13 September 2021, 12:04 AM

Thunderbolts and lightningLightning strikes in the Southern Lakes area. IMAGE: www.lightningstrikes.com

Last night’s thunderstorm was a “pretty significant” event, with lightning strikes right across Wānaka, MetService has told the Wānaka App.


Meteorologist Andrew James said there were more than 50,000 strikes across the country and out to sea during the hours-long event on Sunday evening (September 12).



“Most of the strikes don’t touch the ground, most are cloud to cloud,” Andrew said. “If something on the ground does get struck by lightning it is a pretty significant event.”


Fire and Emergency NZ (FENZ) told the Wānaka App there were two callouts last night: one at 5pm in the Forest Heights area, when someone reported a cell tower struck by lightning, and one at 7.34pm, when someone reported that a street light on Infinity Drive had been struck by lightning.


Lightning caught at Lake Hāwea last night.

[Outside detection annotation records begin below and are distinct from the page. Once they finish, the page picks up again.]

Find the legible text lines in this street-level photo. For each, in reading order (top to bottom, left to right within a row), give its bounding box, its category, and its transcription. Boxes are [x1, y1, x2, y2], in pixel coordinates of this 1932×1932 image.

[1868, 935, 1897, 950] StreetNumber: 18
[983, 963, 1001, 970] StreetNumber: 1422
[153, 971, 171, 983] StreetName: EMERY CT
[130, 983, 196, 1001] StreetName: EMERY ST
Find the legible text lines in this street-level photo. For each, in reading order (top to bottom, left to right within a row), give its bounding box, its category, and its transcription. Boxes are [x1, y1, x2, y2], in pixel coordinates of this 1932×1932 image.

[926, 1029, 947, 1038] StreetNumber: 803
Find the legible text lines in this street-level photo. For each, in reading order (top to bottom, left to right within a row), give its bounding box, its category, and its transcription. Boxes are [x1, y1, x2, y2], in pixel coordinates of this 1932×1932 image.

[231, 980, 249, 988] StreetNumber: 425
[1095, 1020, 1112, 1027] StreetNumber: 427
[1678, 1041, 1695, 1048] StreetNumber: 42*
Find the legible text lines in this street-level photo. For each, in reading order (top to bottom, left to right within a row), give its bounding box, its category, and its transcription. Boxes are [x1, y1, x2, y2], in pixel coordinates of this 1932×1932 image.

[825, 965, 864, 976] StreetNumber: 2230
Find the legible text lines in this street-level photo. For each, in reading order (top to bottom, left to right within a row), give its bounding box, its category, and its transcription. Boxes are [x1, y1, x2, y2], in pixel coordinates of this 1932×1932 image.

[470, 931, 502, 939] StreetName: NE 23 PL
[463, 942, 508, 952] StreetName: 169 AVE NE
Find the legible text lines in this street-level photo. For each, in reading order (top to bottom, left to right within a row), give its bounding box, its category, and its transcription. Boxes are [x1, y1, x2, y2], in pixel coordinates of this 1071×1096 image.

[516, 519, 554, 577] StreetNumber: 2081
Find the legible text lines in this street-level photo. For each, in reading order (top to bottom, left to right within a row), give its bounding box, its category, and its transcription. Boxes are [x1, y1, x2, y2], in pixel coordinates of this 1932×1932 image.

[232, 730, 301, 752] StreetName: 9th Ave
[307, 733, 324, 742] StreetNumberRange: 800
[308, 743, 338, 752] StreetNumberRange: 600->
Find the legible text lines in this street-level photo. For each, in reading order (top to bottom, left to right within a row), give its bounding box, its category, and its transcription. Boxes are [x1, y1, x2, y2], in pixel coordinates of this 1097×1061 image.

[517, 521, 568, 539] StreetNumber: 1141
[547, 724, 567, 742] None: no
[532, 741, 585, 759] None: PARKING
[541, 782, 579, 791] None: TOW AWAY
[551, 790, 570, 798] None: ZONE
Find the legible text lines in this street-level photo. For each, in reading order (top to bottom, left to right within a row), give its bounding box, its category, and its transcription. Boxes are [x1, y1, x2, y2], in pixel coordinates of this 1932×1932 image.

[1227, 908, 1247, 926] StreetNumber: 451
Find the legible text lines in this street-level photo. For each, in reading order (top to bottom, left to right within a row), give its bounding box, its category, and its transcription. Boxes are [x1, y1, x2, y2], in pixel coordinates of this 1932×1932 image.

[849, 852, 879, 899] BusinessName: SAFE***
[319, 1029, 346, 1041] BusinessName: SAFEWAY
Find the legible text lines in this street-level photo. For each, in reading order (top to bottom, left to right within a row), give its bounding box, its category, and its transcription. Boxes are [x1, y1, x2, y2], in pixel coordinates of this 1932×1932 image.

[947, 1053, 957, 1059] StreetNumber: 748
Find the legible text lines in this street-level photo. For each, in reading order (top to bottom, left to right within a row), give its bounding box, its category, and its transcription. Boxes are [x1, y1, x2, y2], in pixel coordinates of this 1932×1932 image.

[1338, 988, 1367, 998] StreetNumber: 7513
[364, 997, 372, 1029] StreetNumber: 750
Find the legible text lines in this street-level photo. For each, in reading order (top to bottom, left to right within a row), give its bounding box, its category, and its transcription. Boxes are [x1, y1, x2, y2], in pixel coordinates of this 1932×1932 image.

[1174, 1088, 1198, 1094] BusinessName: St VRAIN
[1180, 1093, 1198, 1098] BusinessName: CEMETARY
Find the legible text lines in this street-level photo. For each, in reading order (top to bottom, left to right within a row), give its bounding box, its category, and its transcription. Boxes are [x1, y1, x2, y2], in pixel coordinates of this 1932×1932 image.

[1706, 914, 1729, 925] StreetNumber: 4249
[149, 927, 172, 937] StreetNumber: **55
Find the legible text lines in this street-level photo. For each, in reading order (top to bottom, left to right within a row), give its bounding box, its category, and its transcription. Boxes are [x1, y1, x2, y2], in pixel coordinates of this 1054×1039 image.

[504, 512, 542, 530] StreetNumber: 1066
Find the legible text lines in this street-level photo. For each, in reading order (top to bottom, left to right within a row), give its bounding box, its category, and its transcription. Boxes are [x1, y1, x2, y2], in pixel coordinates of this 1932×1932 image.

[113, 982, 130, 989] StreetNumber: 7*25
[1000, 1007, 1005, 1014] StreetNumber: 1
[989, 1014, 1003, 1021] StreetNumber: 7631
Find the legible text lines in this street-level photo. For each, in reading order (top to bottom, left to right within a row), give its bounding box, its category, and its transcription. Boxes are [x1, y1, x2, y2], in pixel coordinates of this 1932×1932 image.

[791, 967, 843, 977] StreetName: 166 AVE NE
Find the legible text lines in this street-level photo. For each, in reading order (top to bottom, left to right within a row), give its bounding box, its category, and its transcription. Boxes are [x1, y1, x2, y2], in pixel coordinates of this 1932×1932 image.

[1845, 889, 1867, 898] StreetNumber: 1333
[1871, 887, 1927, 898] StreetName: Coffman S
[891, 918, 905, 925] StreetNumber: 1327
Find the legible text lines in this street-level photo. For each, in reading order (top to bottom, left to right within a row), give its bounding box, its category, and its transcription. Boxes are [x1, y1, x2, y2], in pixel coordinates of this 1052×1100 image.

PHOTO: Kurt Holsted


However on both occasions when the Wānaka fire brigade arrived and checked everything out, “we couldn’t find anything”, a FENZ spokesperson said.


“It’s been pretty quiet, we got off quite lightly,” he said. 


Check out the lightning data here from MetService.


Andrew said the distance of the event is not necessarily correlated with the loudness of the thunder.


Light travels faster than sound and sound travels at about 300m a second, so a rough gauge of distance is to count from the lightning flash to the thunder: each second equates to a kilometre, Andrew said.


This video of the storm was captured by Kurt Holsted in Lake Hāwea.



The storm was “a significant thunderstorm event”, Andrew said, which affected much of the country. 


“We’ve got a cold air mass moving up the south, with relatively warm air in the north, and those two air masses don’t mix very well.”


Good upward motion is needed to create a thunderstorm, he said. As the warm air goes over the top of the cold air, the differently charged particles drive the formation of thunderstorms.


Most of the damage caused by yesterday’s weather was from high winds in Otago, Andrew said.


“Spring is the busiest time of the year for weather,” Andrew said, adding it is “hard to get a gauge on the frequency of such events”.